Segundo Flávio Bolsonaro, a prioridade será a aprovação da proposta na Câmara dos Deputados. “Nosso objetivo é aprovação do PL da Anistia”, afirmou após a reunião na sede do partido, em Brasília. Ele acrescentou que o PL “não fará acordo” sobre dosimetria das penas.
“Sempre deixamos bem claro que esse tipo de acordo [sobre dosimetria] nós não faríamos. O que pedimos é que a democracia prevaleça: o relator pauta a redação como ele bem entender e nós vamos usar os nossos artifícios regimentais para aprovar a anistia. O que vai ser aprovado, o texto final, vai para o voto. Não temos compromisso nenhum com dosimetria, nosso compromisso é com anistia e que vença quem tenha mais votos”, disse Flávio.
O senador afirmou ainda que a oposição pressionará o presidente da Câmara, Hugo Motta (Republicanos-PB), a pautar a proposta. Flávio foi escolhido como intermediador do ex-presidente e visitará Bolsonaro na superintendência da Polícia Federal nesta terça-feira. O parlamentar ressaltou a fragilidade da saúde do pai e defendeu a recondução de Bolsonaro à prisão domiciliar, medida que já foi negada pelo ministro Alexandre de Moraes após tentativa de violar a tornozeleira eletrônica.
“Quando vazam o vídeo dele com som, é um consenso de que a voz estava alterada e arrastada.

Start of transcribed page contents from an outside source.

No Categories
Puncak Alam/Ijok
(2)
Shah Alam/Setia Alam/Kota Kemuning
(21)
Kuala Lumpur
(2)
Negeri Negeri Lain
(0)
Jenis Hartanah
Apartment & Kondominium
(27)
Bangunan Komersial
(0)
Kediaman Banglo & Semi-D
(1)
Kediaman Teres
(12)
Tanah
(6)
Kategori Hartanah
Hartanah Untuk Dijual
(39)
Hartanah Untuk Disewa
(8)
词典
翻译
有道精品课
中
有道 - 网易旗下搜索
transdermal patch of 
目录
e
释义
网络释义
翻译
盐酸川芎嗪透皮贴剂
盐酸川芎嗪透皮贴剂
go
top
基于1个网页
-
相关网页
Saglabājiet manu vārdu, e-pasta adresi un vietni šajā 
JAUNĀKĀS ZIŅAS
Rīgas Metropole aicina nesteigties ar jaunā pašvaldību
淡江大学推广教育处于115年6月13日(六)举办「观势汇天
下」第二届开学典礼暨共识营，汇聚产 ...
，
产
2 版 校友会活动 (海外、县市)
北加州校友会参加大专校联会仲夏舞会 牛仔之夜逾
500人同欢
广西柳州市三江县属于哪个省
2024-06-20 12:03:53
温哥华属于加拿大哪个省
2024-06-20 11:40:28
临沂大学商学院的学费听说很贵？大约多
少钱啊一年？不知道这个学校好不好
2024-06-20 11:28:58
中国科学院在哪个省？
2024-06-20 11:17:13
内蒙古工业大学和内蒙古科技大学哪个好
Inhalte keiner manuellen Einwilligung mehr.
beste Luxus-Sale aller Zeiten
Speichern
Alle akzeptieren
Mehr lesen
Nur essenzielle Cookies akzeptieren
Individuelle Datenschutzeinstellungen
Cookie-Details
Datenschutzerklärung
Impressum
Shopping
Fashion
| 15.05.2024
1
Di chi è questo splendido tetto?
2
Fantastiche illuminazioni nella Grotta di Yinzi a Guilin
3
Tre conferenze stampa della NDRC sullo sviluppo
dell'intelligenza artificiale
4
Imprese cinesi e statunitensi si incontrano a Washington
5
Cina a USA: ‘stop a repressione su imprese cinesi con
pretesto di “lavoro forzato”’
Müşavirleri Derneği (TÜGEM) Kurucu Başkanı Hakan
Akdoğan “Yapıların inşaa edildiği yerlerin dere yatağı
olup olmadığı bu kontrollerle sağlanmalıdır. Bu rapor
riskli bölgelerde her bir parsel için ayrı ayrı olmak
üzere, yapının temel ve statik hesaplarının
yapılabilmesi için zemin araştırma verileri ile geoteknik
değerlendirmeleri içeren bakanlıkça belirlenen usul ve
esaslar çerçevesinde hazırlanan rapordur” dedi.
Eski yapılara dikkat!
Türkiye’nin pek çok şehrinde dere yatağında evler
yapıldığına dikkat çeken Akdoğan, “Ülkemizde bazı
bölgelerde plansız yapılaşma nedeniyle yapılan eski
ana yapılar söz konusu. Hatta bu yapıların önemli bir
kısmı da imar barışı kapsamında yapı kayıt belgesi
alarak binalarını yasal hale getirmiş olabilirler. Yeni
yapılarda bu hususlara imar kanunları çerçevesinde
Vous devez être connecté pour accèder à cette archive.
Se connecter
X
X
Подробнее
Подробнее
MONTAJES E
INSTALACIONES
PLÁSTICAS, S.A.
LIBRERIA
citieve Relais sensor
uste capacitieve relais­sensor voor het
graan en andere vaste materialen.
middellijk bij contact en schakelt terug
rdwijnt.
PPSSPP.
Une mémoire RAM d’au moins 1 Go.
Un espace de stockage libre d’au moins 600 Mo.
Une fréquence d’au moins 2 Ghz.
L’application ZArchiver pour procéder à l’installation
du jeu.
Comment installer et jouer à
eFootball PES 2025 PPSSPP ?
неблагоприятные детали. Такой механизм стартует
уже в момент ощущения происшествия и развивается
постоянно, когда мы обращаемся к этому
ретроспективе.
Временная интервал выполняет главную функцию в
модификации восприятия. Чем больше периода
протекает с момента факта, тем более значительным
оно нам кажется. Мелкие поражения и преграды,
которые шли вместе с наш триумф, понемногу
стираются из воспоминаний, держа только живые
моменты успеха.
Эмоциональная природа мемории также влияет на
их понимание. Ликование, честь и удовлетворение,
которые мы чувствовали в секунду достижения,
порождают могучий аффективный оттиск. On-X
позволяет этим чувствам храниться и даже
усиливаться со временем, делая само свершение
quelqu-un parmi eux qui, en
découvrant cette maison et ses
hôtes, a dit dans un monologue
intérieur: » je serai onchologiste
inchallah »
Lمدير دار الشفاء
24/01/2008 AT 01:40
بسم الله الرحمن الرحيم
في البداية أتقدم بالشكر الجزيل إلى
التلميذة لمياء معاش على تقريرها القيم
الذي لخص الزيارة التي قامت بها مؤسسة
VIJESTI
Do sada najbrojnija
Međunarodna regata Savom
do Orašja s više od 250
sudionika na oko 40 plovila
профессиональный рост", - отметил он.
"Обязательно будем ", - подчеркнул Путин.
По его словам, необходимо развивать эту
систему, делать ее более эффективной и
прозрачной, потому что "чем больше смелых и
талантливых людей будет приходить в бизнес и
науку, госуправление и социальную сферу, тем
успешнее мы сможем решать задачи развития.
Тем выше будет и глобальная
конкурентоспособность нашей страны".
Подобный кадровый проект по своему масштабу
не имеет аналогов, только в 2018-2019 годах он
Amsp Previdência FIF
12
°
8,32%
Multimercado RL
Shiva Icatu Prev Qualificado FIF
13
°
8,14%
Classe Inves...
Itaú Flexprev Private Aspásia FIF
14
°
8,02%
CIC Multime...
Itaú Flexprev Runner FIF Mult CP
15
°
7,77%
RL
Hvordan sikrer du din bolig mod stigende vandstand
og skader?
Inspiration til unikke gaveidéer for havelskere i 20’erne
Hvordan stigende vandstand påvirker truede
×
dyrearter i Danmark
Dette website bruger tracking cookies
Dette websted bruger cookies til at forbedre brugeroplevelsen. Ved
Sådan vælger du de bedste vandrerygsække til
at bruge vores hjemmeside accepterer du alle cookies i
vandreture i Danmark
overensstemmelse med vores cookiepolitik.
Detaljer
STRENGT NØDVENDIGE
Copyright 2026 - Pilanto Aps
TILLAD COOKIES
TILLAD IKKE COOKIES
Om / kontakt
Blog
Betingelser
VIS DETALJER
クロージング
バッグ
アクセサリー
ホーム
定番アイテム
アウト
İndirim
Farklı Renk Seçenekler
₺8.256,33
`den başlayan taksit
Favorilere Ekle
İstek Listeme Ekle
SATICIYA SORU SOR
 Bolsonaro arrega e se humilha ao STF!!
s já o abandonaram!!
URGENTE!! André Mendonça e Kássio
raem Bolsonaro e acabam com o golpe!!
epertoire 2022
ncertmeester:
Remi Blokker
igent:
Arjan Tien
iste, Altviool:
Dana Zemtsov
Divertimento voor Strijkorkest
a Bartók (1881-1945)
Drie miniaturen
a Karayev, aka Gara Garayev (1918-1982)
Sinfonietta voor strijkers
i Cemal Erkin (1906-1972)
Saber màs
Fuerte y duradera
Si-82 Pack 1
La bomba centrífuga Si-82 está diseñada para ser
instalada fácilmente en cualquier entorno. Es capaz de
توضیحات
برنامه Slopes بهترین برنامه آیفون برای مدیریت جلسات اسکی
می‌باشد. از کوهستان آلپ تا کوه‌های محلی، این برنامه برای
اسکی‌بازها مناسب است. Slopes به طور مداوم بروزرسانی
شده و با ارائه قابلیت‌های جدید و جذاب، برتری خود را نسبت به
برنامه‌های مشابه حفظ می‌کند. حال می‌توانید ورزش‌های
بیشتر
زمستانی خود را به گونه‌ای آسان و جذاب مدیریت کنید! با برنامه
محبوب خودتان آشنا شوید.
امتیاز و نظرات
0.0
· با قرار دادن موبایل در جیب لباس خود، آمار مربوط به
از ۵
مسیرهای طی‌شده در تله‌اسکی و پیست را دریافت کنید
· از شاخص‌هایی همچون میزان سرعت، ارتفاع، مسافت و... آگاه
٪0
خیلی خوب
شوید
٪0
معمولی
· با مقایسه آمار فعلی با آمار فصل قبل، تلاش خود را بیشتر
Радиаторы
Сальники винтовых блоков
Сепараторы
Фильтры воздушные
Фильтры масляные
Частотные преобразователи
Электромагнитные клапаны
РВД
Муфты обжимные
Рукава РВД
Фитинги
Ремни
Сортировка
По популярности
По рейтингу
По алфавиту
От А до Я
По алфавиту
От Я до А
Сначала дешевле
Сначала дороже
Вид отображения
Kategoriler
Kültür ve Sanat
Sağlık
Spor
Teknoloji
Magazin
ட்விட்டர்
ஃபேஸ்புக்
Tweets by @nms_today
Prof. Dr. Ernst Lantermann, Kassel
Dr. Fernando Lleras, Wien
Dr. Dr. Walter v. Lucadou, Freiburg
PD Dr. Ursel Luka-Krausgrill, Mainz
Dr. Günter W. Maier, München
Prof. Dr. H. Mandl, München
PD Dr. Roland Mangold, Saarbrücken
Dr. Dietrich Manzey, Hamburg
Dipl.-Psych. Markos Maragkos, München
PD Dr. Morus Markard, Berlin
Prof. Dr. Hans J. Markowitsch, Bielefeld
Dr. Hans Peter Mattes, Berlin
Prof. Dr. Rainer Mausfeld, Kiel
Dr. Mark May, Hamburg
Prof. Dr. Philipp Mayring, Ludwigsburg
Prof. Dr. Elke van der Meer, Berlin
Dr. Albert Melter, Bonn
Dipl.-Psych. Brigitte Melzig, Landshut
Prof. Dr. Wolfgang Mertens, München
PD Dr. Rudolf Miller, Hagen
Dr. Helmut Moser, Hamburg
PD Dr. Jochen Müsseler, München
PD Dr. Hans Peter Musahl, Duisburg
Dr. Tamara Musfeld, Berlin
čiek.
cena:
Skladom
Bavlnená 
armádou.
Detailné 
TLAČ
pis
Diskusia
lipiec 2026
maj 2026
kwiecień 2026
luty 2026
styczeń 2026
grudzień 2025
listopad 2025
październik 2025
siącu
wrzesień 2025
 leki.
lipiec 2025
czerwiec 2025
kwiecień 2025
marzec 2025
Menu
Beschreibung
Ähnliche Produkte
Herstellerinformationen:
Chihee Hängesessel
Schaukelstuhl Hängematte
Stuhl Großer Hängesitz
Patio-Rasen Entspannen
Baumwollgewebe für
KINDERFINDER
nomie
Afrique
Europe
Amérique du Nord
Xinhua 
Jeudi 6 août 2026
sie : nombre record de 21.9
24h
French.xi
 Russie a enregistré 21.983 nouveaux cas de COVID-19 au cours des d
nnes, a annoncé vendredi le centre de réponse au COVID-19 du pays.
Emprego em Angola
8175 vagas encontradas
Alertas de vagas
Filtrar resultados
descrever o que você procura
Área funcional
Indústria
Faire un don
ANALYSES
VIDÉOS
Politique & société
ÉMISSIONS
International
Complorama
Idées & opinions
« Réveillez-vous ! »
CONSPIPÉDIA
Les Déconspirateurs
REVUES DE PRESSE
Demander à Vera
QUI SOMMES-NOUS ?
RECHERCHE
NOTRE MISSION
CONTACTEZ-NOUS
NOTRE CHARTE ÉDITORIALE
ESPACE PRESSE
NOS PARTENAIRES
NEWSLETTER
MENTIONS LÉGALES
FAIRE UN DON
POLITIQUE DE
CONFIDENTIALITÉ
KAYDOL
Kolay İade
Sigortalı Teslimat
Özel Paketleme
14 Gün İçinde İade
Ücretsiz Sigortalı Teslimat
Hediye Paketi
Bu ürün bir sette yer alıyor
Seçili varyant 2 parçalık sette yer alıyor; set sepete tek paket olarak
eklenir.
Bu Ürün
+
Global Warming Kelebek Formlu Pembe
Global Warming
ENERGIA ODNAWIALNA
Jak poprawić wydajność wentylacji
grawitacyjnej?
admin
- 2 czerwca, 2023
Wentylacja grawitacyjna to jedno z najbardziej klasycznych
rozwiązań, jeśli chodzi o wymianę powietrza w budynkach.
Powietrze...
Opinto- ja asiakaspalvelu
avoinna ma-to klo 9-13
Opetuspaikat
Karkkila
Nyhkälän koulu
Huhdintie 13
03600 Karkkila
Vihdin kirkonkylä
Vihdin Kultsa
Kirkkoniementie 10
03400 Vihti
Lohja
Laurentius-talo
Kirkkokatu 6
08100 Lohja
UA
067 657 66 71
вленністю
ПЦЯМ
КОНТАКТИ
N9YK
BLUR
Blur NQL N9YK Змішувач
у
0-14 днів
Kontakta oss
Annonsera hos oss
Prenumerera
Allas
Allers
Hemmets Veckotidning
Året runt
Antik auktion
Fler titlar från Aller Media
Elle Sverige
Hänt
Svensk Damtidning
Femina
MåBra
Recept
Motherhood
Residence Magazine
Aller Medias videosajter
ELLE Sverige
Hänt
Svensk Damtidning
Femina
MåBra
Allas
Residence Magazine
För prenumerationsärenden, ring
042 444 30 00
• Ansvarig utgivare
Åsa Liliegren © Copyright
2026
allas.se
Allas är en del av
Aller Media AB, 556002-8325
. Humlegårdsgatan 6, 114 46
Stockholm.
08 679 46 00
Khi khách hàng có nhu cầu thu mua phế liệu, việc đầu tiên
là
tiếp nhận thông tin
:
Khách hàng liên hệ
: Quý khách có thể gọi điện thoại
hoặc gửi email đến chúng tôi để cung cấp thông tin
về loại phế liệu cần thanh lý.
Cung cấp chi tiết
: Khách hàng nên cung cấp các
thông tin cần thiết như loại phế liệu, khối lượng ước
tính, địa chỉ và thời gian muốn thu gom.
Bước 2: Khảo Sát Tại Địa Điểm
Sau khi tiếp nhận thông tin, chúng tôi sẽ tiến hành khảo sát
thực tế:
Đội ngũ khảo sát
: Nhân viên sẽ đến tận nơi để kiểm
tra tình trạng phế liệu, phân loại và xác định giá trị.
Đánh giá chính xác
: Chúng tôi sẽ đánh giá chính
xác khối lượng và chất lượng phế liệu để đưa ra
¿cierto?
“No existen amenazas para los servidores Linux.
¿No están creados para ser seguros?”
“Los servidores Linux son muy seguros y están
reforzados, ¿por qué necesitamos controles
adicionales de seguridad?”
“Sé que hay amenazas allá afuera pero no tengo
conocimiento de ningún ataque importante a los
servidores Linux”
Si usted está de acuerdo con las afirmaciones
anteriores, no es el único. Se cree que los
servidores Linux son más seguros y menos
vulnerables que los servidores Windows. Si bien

Quando vem o laudo médico comprovando quais remédios ele tinha tomado, Alexandre de Moraes vira um negacionista da ciência”, declarou Flávio, em referência à decisão que levou Bolsonaro à custódia.
A prisão do ex-presidente se deu após determinação do STF, considerando risco de fuga diante de uma vigília convocada por Flávio em frente ao condomínio onde Bolsonaro residia. A Polícia Federal informou que a aglomeração poderia criar condições favoráveis para tentativa de evasão. Bolsonaro foi sentenciado a 27 anos e 3 meses de prisão pelo STF em setembro.
A decisão também menciona a violação da tornozeleira eletrônica, registrada em vídeo por uma servidora do Centro Integrado de Monitoração Eletrônica (Cime), mostrando Bolsonaro confessando ter usado um ferro de solda para danificar o dispositivo. A tornozeleira precisou ser trocada horas antes da operação da PF.